[DATA FOR REVIEW Boundary: Start]
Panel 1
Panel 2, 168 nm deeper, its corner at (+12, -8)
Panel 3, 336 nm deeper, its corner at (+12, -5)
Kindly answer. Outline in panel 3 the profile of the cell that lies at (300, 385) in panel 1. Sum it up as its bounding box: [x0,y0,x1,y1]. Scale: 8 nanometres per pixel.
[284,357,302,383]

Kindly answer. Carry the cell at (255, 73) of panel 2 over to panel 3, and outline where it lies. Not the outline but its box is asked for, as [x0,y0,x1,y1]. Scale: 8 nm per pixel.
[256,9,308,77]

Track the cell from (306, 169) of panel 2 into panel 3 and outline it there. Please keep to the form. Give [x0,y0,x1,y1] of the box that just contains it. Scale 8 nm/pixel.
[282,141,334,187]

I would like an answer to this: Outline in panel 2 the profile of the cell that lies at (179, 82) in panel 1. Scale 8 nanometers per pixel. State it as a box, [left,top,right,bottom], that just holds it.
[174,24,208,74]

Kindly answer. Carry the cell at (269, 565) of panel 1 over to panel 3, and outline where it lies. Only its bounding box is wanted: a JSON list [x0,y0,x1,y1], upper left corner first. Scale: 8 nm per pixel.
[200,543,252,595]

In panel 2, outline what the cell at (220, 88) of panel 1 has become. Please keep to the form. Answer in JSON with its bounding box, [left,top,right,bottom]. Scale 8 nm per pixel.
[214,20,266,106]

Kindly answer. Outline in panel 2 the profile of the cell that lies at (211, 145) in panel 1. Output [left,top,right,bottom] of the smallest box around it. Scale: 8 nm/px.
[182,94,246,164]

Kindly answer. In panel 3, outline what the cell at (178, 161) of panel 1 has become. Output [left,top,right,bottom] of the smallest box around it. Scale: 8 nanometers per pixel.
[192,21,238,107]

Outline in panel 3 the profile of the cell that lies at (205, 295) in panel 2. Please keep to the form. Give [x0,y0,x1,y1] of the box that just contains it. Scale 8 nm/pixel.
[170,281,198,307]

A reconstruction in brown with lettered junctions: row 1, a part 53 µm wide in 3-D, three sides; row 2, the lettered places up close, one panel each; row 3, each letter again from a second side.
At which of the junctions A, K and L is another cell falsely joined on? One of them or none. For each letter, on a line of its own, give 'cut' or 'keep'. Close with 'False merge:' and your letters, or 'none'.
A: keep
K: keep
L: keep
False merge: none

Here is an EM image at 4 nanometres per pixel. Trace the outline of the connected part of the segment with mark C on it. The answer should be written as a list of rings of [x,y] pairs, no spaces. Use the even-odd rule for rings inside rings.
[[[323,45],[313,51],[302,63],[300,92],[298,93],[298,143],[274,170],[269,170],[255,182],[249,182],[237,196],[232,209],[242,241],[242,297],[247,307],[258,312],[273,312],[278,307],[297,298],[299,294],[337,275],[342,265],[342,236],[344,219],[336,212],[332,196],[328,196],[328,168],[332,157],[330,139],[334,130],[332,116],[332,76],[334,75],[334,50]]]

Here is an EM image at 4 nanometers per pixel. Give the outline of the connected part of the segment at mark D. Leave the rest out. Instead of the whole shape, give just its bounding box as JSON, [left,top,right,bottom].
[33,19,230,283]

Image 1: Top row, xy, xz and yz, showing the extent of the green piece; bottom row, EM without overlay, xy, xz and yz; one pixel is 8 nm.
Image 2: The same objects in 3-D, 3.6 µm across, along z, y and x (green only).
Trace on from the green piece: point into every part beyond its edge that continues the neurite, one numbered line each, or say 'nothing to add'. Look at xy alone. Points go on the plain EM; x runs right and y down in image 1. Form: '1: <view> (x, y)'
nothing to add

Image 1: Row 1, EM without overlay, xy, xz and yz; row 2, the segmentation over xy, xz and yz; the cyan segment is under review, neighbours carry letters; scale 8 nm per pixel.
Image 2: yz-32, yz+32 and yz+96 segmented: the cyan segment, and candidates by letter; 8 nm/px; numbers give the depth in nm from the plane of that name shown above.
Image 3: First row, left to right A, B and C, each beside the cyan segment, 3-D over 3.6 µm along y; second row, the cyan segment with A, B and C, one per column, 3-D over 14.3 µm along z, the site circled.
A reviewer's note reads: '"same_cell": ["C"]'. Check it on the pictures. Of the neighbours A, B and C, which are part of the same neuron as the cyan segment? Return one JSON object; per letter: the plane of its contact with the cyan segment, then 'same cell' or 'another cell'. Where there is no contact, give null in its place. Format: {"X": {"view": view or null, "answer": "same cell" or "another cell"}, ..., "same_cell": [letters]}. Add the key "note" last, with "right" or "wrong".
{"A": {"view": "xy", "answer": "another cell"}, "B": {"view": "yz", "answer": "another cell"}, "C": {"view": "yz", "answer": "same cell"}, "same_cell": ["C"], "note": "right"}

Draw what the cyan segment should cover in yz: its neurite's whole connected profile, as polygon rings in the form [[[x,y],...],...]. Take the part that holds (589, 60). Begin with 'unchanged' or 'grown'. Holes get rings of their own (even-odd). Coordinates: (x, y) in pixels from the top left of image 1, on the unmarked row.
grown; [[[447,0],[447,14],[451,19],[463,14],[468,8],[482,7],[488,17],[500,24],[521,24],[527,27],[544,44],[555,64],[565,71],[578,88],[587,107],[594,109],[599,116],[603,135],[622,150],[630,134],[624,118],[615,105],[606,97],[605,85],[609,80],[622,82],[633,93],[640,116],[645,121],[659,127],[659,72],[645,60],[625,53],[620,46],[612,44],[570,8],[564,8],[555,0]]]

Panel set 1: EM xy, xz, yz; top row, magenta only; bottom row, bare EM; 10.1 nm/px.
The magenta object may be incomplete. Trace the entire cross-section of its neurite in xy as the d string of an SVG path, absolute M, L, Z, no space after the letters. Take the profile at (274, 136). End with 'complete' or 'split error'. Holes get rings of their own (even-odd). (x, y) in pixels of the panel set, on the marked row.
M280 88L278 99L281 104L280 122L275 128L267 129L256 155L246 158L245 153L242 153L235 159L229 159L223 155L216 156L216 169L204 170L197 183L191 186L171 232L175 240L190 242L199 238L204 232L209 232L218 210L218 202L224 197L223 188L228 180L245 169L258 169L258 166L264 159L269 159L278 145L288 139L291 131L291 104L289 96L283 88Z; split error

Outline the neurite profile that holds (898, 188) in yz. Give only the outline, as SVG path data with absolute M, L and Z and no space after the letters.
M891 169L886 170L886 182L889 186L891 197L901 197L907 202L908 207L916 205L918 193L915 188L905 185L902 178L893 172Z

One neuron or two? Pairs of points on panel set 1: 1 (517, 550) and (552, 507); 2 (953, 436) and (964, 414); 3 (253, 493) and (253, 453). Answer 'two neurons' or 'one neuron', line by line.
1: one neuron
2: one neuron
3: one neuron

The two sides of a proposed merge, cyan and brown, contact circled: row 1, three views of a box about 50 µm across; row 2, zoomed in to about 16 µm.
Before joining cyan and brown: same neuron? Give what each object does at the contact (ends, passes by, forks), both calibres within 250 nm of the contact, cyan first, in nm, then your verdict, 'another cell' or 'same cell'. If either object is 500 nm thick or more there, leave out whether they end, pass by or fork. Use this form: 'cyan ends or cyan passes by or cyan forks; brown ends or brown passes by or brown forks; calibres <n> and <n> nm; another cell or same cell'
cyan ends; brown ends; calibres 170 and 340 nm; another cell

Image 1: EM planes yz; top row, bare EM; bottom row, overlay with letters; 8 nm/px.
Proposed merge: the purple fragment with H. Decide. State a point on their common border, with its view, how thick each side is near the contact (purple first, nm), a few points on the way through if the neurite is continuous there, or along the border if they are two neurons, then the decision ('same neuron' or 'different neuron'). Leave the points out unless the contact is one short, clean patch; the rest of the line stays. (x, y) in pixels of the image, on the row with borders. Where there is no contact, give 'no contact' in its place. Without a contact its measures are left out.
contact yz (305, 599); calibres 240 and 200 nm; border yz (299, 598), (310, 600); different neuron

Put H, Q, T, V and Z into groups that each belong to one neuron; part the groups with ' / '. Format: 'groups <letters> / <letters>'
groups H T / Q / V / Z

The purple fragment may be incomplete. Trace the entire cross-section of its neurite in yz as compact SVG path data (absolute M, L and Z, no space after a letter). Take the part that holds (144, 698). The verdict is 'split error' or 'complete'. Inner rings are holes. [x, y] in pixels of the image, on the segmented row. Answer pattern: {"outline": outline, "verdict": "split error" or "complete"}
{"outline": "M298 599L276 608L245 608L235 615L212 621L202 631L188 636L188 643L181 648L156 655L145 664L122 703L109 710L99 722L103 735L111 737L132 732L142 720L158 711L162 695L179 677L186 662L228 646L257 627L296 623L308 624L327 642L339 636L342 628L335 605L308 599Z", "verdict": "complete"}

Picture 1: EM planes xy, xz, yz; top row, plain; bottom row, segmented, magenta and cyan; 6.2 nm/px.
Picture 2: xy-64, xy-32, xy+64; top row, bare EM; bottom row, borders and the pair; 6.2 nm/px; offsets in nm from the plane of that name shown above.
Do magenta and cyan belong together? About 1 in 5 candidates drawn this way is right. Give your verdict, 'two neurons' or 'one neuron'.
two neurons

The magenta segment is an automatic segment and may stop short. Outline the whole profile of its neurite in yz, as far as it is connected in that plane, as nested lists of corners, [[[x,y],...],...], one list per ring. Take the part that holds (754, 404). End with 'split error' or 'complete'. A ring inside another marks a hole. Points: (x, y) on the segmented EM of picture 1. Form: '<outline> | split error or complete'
[DATA FOR REVIEW Boundary: End]
▶ _ACTION ITEM_: Search the entries for the word "planes" and show every line that has it.

▶ _ANSWER SECTION_:
Image 1: EM planes yz; top row, bare EM; bottom row, overlay with letters; 8 nm/px.
Picture 1: EM planes xy, xz, yz; top row, plain; bottom row, segmented, magenta and cyan; 6.2 nm/px.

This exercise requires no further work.